I don't mean to start this week's postings with "remembrances" but hey, in my young life after losing two close friends in their prime; I've come (and still try) to understand death is a part of life and sometimes reminds us to put things in perspective. So it is last week when I lost my last surviving GrandParent - my Dad's father.

To tell you the truth, I really didn't want to blog about anything this week not just because of my time-consuming work, but I was also fighting a virus (which might spell flu), and I just wanted to be with my family or alone with my thoughts.

Then I thought to myself, part of what makes life with all its winding road worth living is to just keep moving because it definitely goes on. So after getting the news late one evening (at the office), I had a ten-minute diversion to gather my thoughts. Found a way to still work another two hours and drove home. I've got on a few loved ones nerves about my keen sense of focus. Do I grieve? Yes! I know how to literally shut down and UNPLUG when I need to. I know what it means to have the wind knocked out of you and I know what it means to have my faith shaken and perhaps, stirred.

But one thing I know how to do better than most is to rise up again. I've never taken anti-depressants, don't drink to numb my pain or to gain any pleasure. I just choose to be even-keeled. So it is with this man I just lost. I hope I live long and vibrant as he did. The last time I saw him, he was as fit as men 20 years his junior, standing upright as he walked from the farm and a day of hunting.

The word in my family and apparent to the eye: my siblings and I definitely got our height and built from him.

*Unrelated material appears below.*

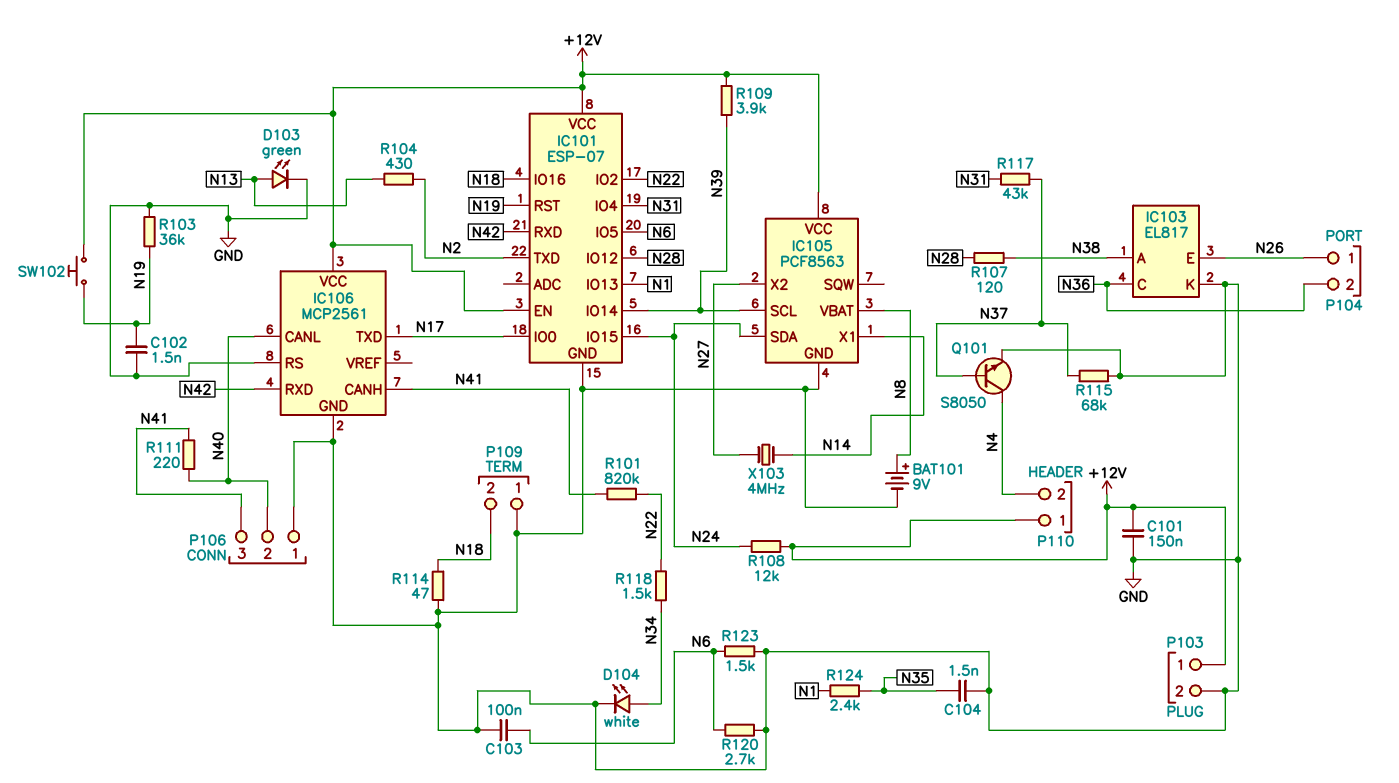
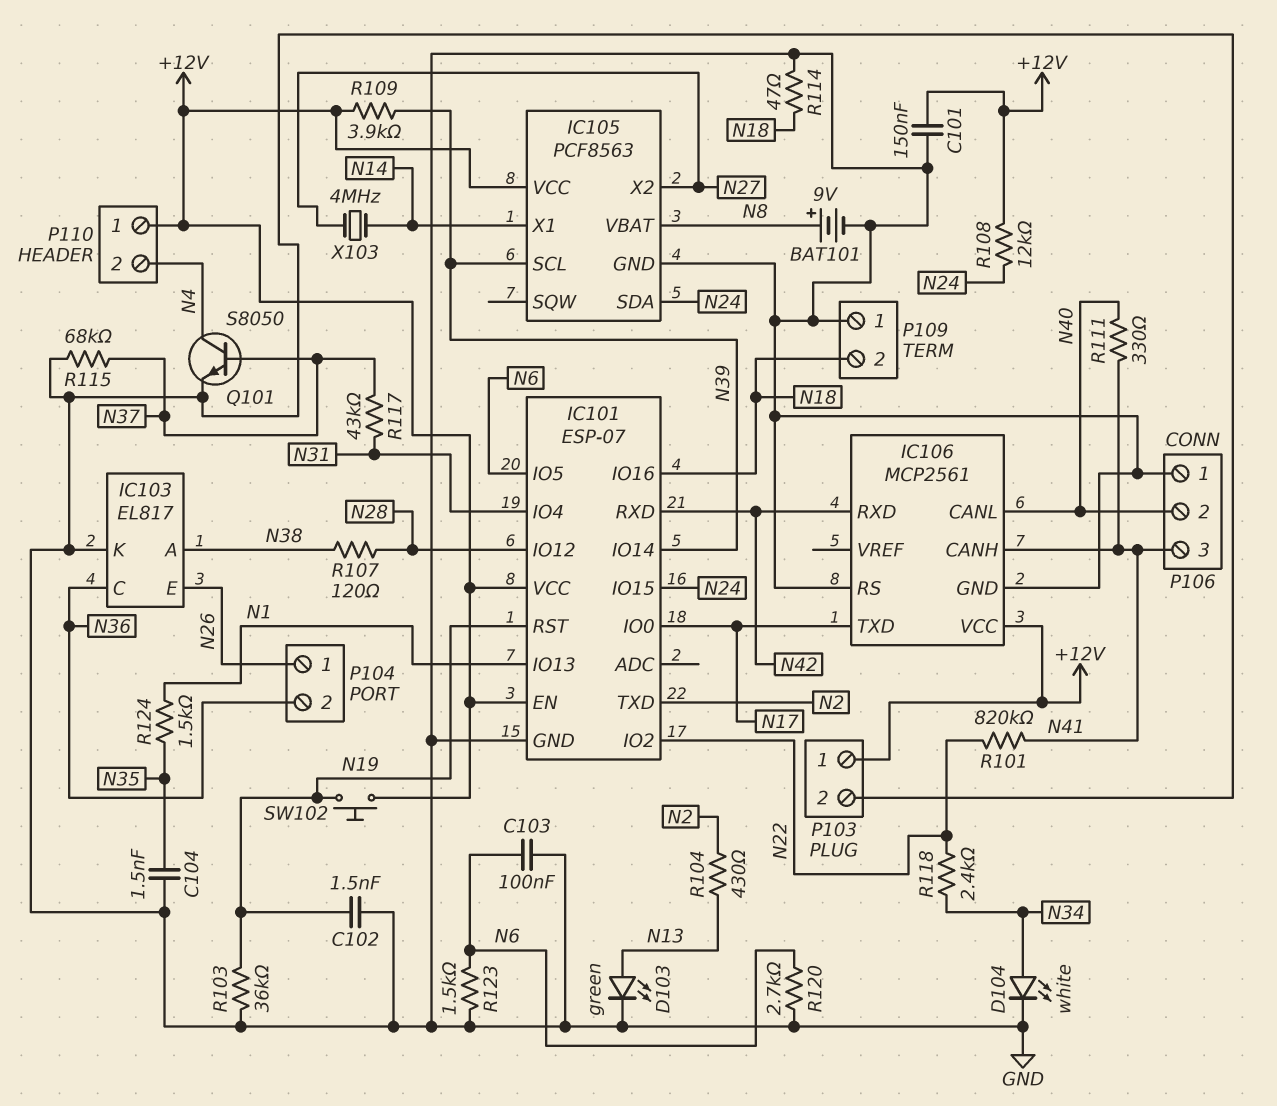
R111: 220 (N40, N41) -> 330 (N40, N41)
R118: 1.5k (N22, N34) -> 2.4k (N22, N34)
R124: 2.4k (N1, N35) -> 1.5k (N1, N35)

I'm one of the shortest (according to inches) in the group. But I'm taller than the average American woman. It shows with the amount of time I spend finding pants to fit my legs - let's just say I always look for "long" version. He never tried to impress anyone (sounds like a girl I know very well) but just lived by the value of hardwork for its own sake and being content with whatever possession he has. That alone is worth leaving as a legacy.